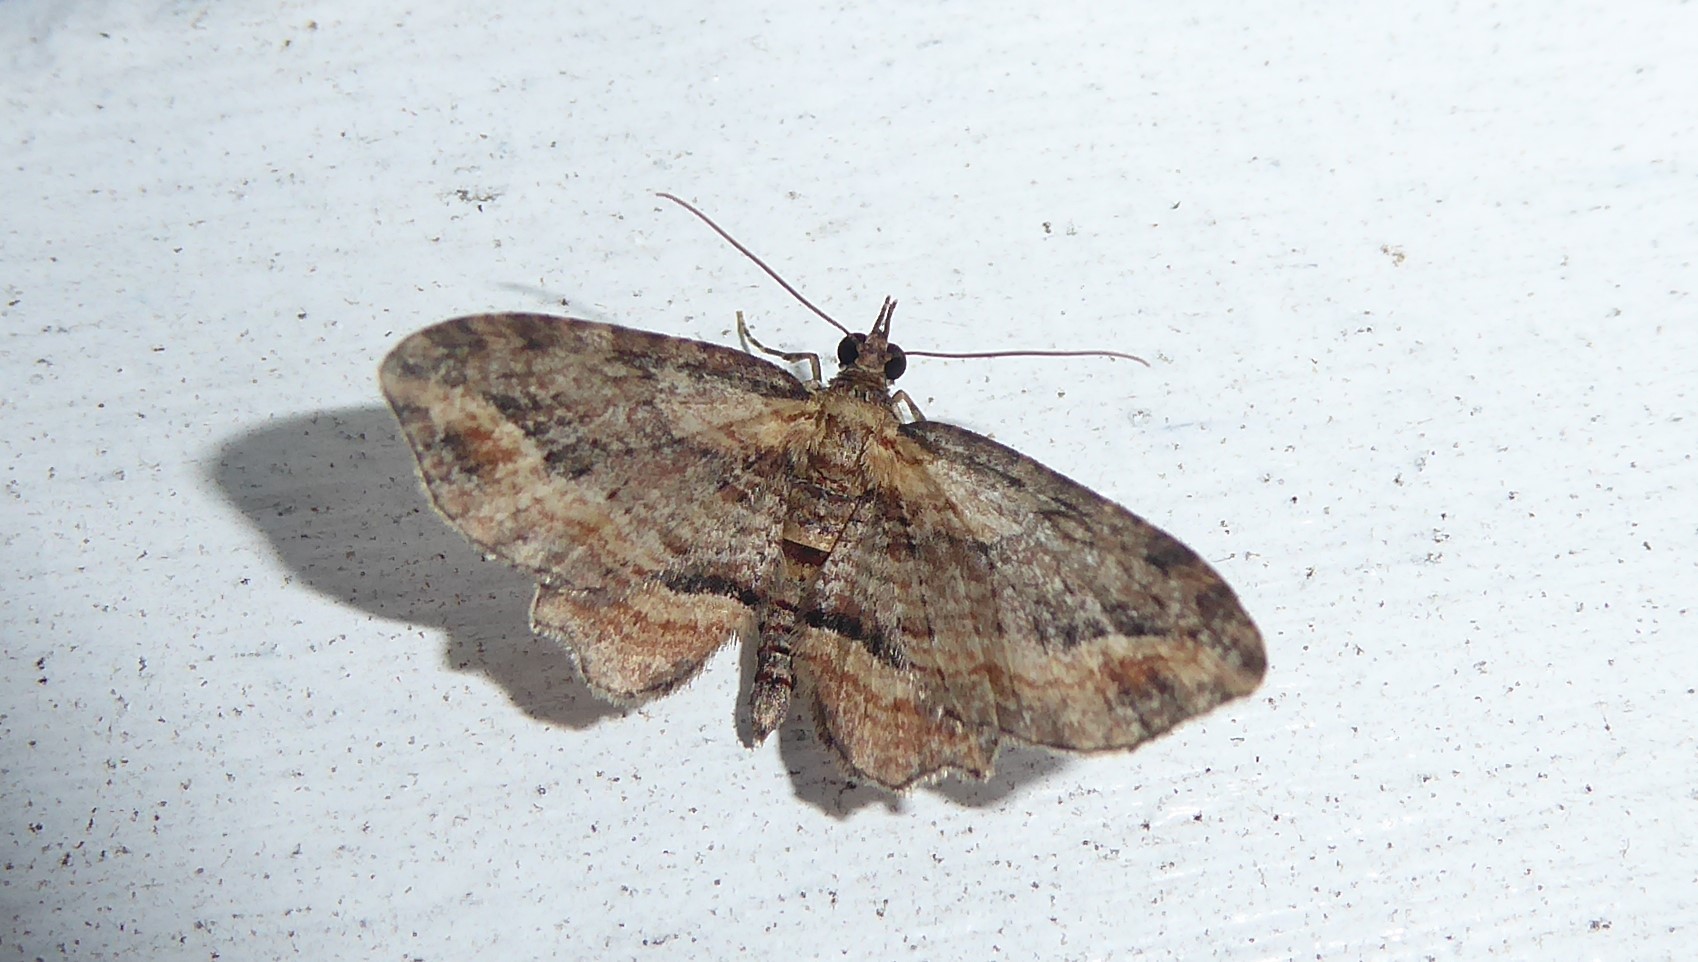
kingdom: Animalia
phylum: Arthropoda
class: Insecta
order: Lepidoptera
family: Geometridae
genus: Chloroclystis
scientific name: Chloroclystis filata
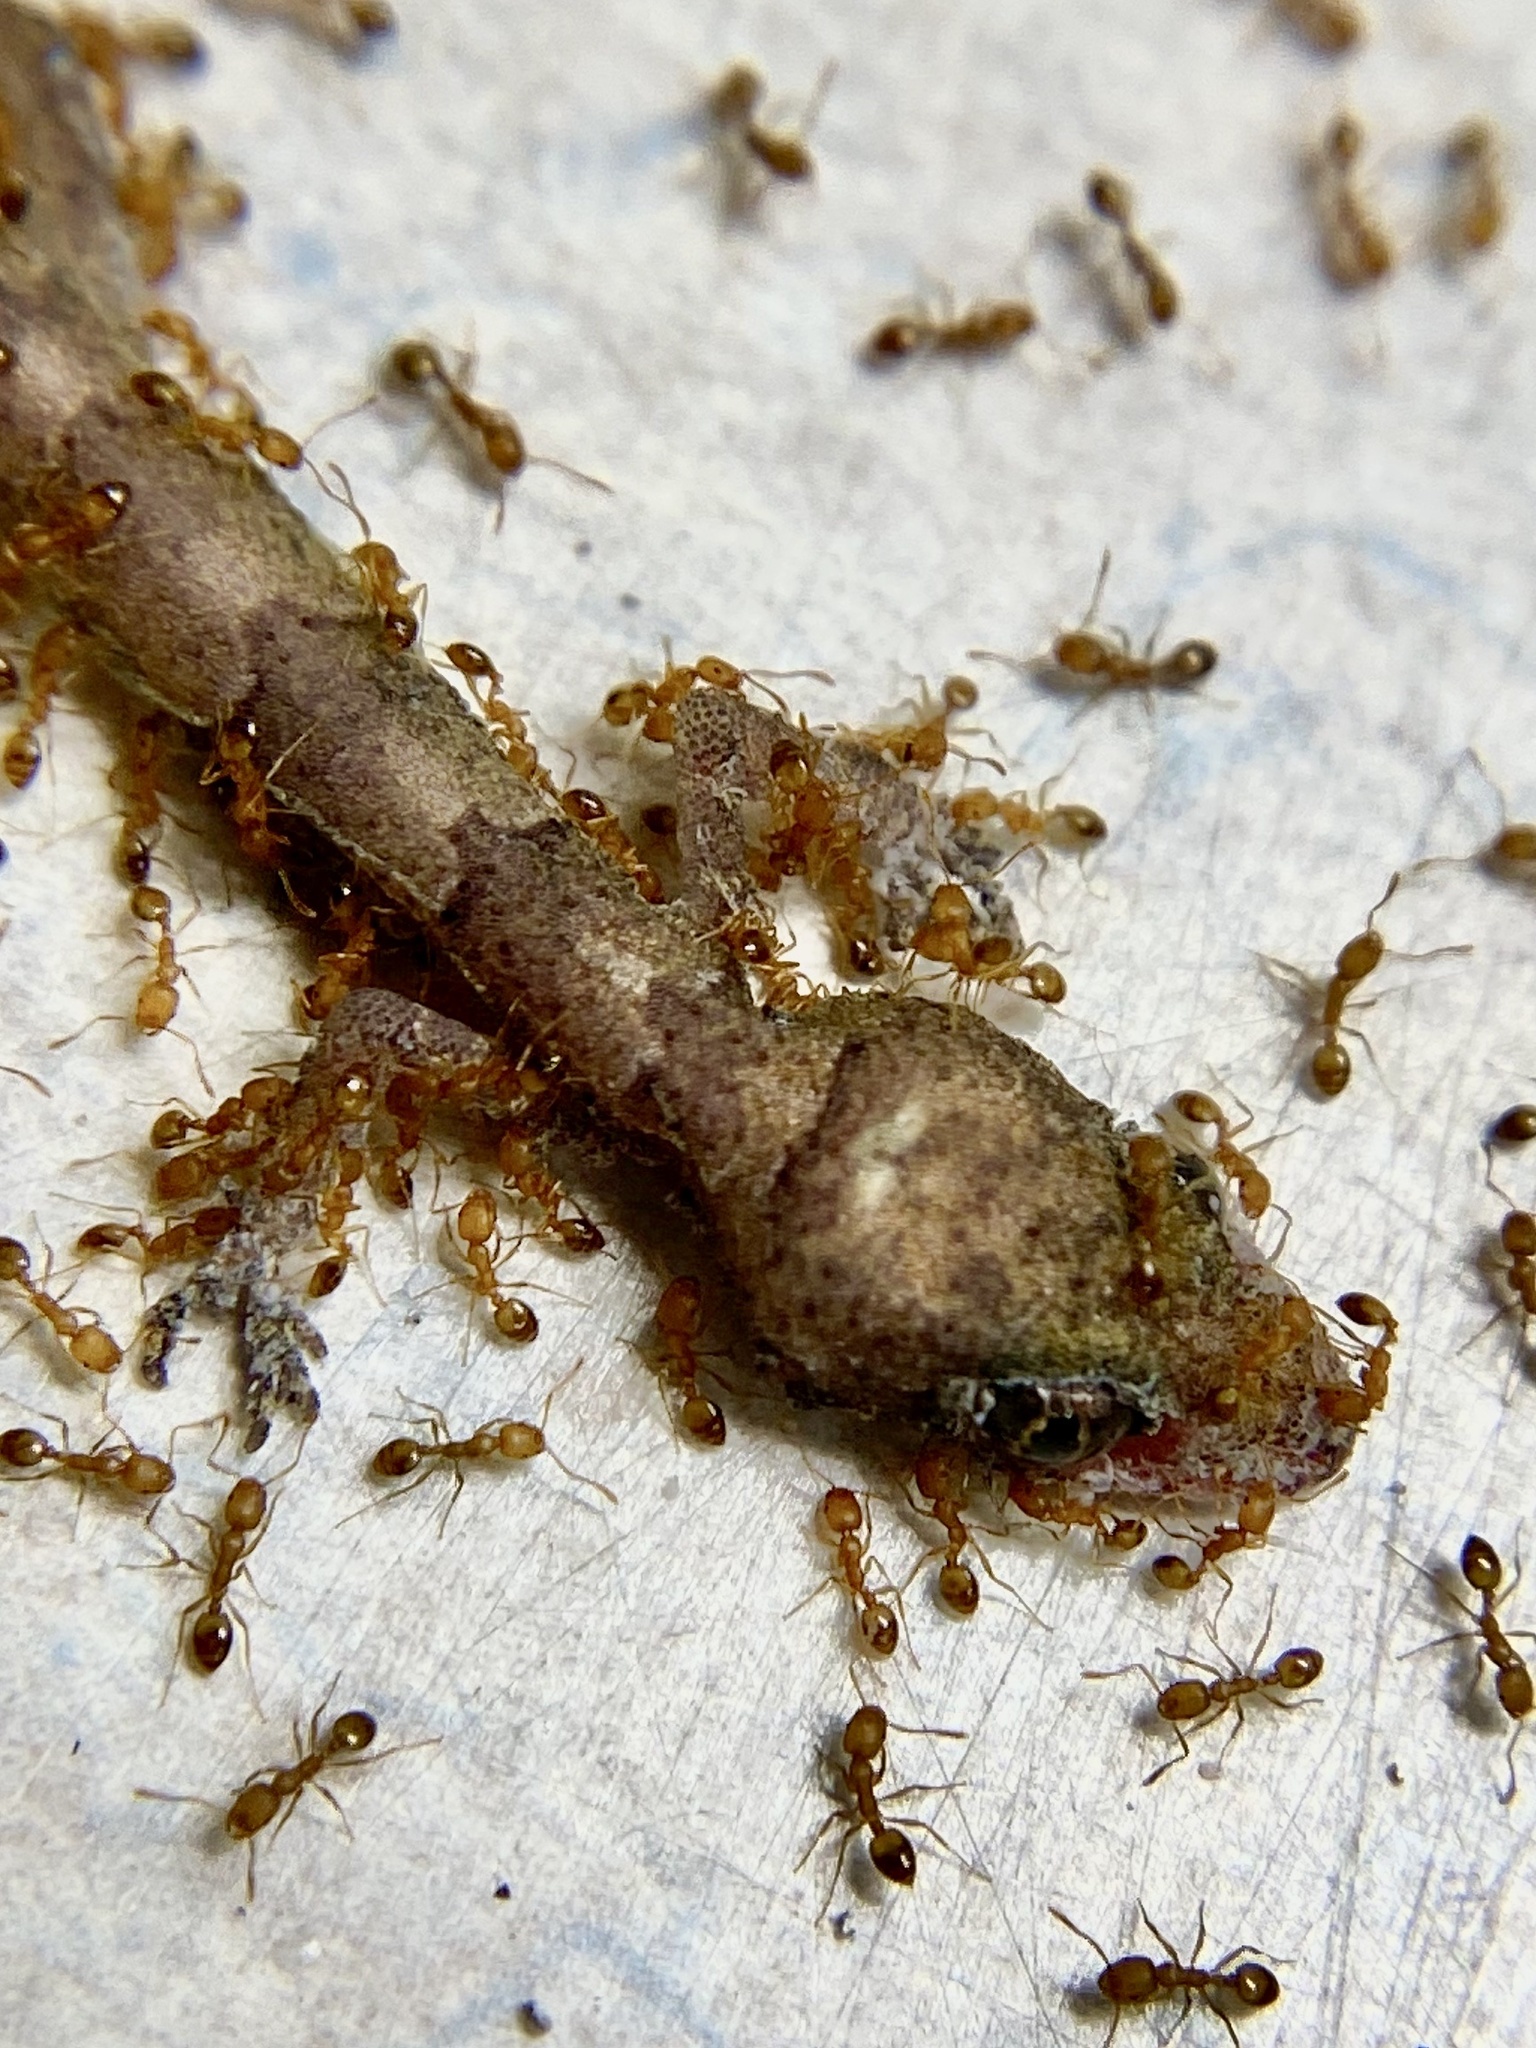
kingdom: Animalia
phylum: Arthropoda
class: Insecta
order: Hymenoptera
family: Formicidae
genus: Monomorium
□ □ □
• _Description of the task_
Change "scientific name" to "binomial" in all the rows above and write them out again, leaving everything else unchanged and omitting the pictures.

• _Written answer_
kingdom: Animalia
phylum: Arthropoda
class: Insecta
order: Lepidoptera
family: Geometridae
genus: Chloroclystis
binomial: Chloroclystis filata
kingdom: Animalia
phylum: Arthropoda
class: Insecta
order: Hymenoptera
family: Formicidae
genus: Monomorium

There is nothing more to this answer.